## EXERCISE GOAL
From the line containing "X1162640Y212600D03*" through the last line, print the records exactly and nothing else.

## DATASET ENTRIES
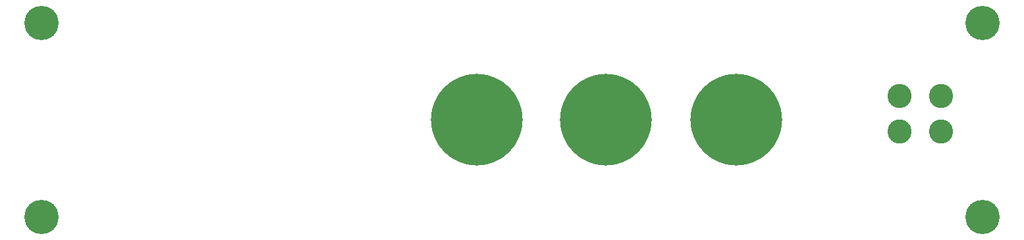
<source format=gbr>
G04 EAGLE Gerber RS-274X export*
G75*
%MOMM*%
%FSLAX34Y34*%
%LPD*%
%INSoldermask Top*%
%IPPOS*%
%AMOC8*
5,1,8,0,0,1.08239X$1,22.5*%
G01*
%ADD10C,11.801600*%
%ADD11C,3.101600*%
%ADD12C,4.417600*%


D10*
X952144Y181800D03*
X618896Y181800D03*
X784504Y181800D03*
D11*
X1215980Y166900D03*
X1215980Y212600D03*
X1162640Y212600D03*
X1162640Y166900D03*
D12*
X59210Y306600D03*
X59210Y56700D03*
X1269210Y56700D03*
X1269210Y306600D03*
M02*

</source>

## SOLUTION FOR THIS EXERCISE
X1162640Y212600D03*
X1162640Y166900D03*
D12*
X59210Y306600D03*
X59210Y56700D03*
X1269210Y56700D03*
X1269210Y306600D03*
M02*

</source>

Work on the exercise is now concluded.